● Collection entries
--- --- ---

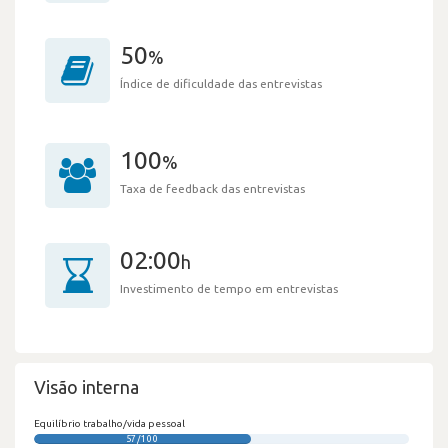
50
%
Índice de dificuldade das entrevistas
100
%
Taxa de feedback das entrevistas
02:00
h
Investimento de tempo em entrevistas
Visão interna
Equilíbrio trabalho/vida pessoal
57/100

--- --- ---

● PROMPT
The pictures should not appear in the copy; every other part of the records above must be returned exactly.

● TASK SOLUTION
50
%
Índice de dificuldade das entrevistas
100
%
Taxa de feedback das entrevistas
02:00
h
Investimento de tempo em entrevistas
Visão interna
Equilíbrio trabalho/vida pessoal
57/100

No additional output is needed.